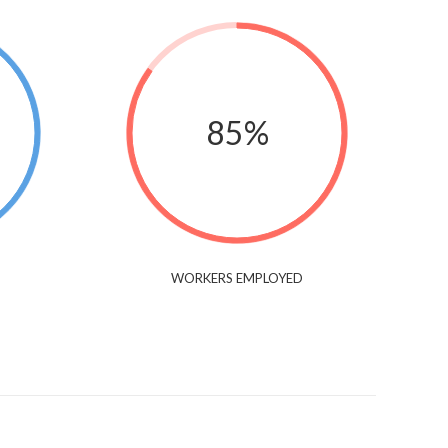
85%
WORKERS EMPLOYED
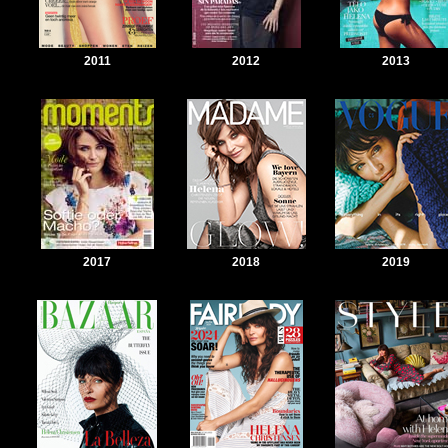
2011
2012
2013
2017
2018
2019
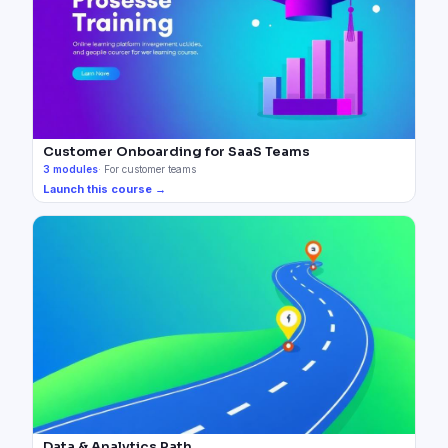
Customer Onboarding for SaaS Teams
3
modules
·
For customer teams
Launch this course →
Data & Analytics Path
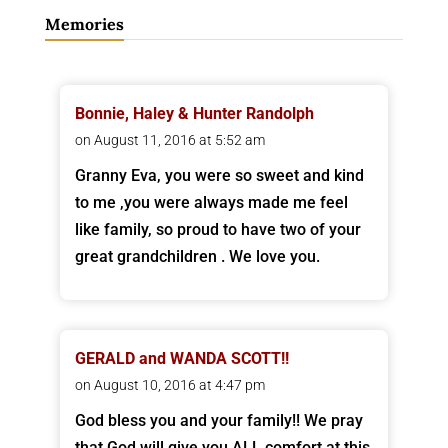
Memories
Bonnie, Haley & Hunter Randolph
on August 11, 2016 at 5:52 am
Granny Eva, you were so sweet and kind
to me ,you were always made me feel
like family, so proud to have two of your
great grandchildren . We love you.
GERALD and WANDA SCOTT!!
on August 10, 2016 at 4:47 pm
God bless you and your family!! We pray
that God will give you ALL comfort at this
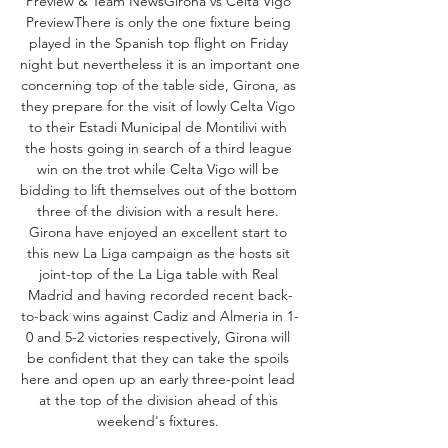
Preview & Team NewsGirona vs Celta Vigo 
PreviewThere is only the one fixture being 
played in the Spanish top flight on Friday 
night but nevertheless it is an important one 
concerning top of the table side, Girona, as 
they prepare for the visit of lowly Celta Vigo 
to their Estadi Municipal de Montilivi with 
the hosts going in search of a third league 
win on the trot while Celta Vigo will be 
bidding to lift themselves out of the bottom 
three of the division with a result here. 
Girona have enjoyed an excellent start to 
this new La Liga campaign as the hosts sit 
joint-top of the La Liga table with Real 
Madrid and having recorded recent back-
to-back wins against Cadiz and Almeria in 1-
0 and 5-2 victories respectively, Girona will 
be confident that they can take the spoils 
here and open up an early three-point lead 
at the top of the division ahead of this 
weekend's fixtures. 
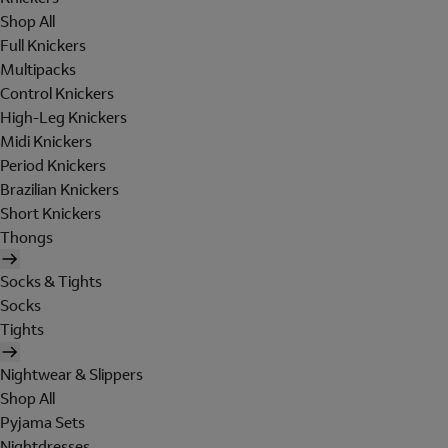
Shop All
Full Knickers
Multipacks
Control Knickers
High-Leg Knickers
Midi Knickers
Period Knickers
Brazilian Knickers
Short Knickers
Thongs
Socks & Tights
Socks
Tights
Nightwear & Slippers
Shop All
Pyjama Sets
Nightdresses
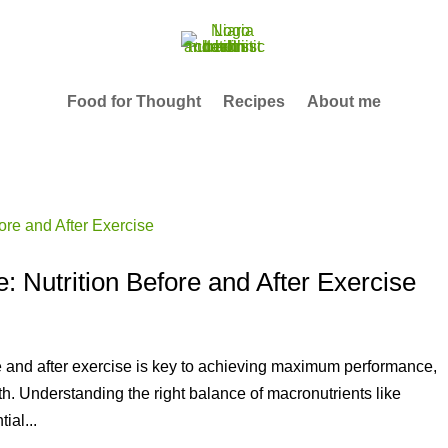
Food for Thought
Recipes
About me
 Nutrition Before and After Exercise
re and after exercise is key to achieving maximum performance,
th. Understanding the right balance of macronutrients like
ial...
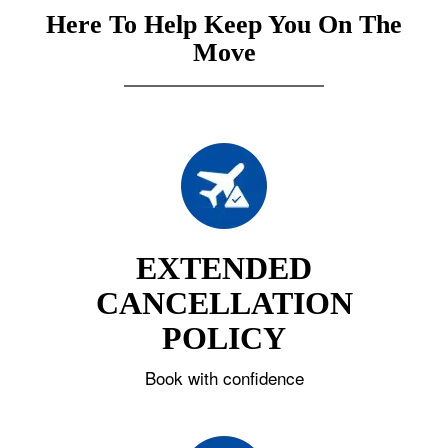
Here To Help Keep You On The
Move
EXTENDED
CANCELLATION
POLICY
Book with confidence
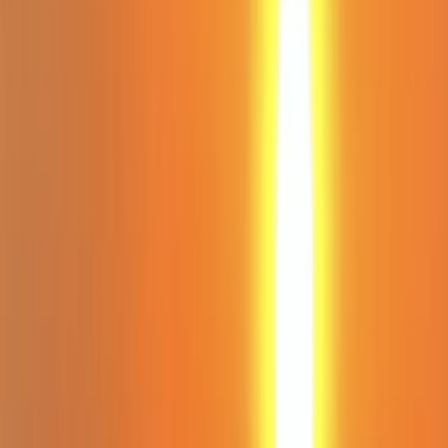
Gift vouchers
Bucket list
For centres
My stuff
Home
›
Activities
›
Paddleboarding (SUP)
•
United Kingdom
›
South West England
________________________
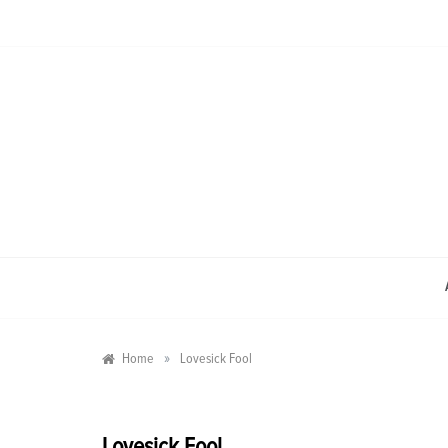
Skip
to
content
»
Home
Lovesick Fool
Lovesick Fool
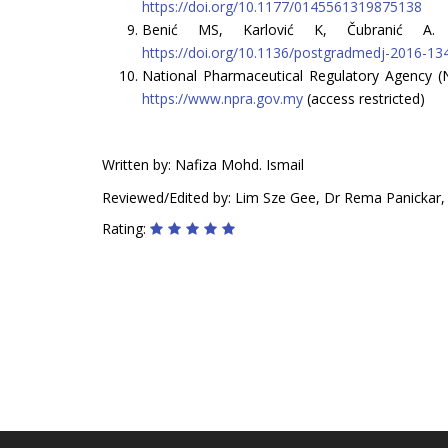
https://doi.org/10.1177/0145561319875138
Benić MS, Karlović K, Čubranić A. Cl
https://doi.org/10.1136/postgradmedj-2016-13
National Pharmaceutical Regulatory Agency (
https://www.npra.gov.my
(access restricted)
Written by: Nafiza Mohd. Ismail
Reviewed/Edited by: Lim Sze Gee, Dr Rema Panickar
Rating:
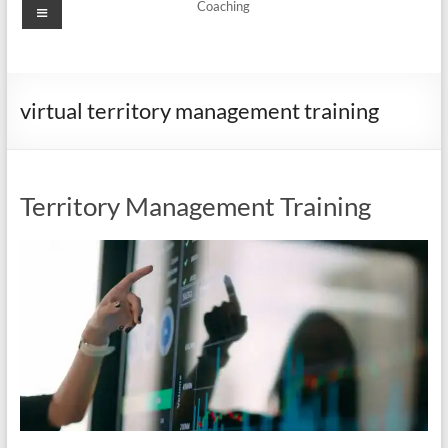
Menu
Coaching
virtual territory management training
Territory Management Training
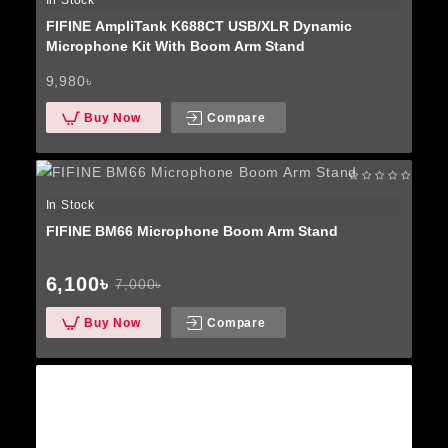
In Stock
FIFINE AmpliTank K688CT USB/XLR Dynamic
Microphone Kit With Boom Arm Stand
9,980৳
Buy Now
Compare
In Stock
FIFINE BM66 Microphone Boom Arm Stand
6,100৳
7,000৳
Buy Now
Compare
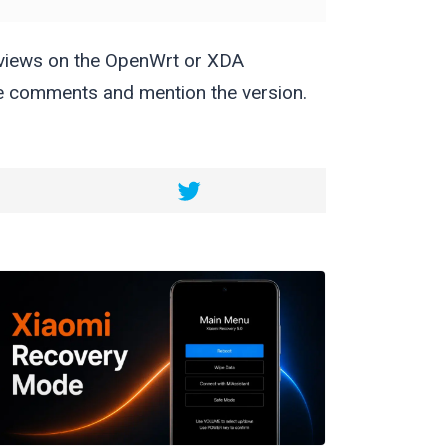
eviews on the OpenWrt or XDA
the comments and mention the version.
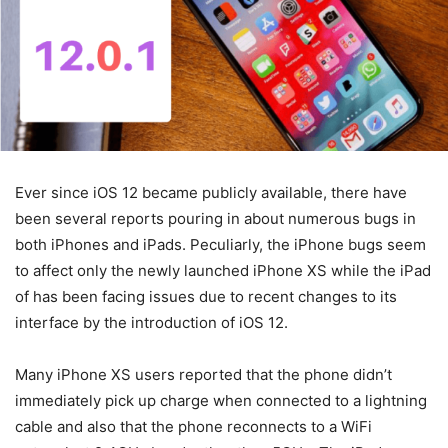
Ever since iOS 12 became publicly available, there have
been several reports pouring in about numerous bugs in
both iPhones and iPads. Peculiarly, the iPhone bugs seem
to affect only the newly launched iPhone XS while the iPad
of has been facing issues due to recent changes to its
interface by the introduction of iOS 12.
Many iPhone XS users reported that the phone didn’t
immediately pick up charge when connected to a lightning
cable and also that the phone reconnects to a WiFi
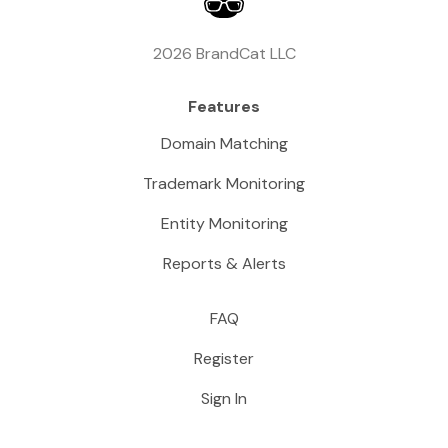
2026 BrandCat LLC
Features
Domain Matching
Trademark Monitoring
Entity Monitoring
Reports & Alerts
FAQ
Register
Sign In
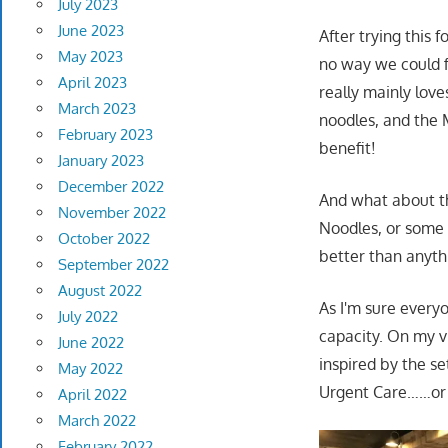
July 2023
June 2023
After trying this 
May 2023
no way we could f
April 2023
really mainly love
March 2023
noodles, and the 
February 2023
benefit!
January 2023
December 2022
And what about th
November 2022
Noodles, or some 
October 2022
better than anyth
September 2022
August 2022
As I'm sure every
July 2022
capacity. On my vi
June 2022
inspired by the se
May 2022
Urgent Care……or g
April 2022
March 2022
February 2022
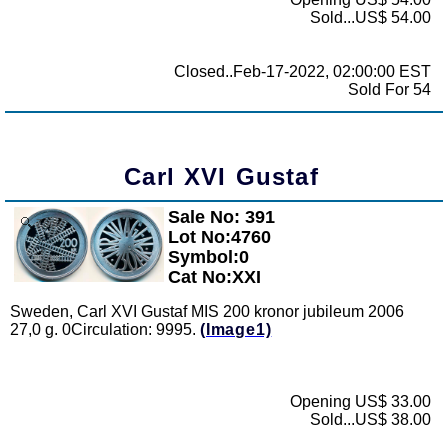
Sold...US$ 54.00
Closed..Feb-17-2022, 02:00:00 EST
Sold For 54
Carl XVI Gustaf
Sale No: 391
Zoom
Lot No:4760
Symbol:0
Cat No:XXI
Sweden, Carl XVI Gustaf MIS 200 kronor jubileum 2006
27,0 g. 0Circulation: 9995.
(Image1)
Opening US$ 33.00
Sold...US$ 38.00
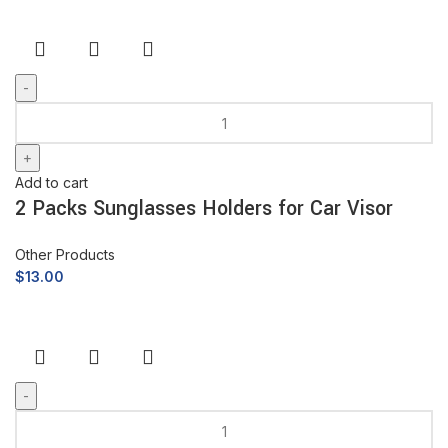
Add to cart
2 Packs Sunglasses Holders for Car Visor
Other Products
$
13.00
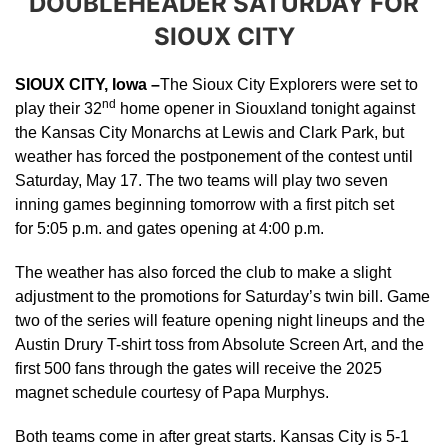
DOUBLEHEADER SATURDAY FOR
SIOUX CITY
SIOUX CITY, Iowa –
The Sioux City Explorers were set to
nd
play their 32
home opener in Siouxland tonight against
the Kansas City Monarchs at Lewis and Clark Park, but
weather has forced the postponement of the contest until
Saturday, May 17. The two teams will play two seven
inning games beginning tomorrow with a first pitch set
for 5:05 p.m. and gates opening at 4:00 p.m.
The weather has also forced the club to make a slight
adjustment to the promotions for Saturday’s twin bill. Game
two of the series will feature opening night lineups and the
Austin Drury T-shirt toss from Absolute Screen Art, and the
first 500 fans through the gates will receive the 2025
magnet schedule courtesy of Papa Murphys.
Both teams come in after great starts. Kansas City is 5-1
________________________
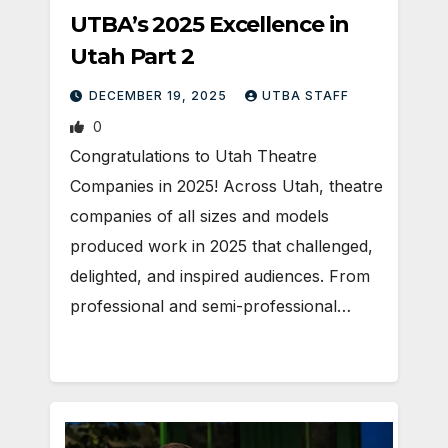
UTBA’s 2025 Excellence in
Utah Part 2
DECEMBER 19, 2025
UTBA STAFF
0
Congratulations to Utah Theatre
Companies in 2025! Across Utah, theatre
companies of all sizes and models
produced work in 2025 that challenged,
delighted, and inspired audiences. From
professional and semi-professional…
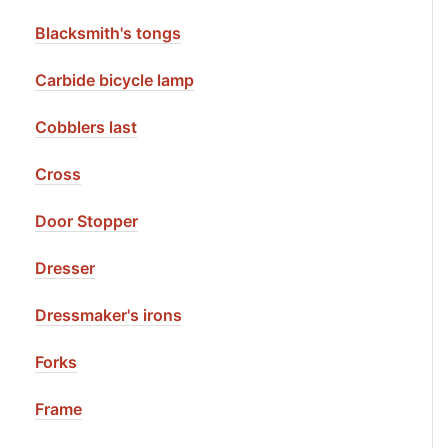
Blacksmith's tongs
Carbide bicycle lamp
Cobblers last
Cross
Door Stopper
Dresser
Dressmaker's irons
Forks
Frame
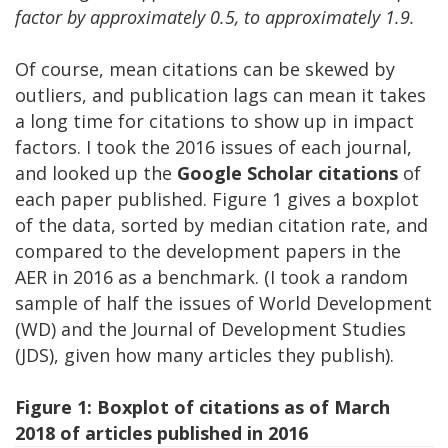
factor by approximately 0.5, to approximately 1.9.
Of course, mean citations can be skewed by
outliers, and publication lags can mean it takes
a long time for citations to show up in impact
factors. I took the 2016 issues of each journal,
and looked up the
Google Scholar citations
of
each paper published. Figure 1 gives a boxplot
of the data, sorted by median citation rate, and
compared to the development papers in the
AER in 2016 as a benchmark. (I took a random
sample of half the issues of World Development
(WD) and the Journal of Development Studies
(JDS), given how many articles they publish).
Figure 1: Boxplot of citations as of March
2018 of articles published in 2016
________________________
▸ Compito: Estrai dal materiale qui sopra ogni riga che contiene la parola "division". Le maiuscole e le minuscole contano.

▸ Risposta:
three of the division with a result here. 
at the top of the division ahead of this 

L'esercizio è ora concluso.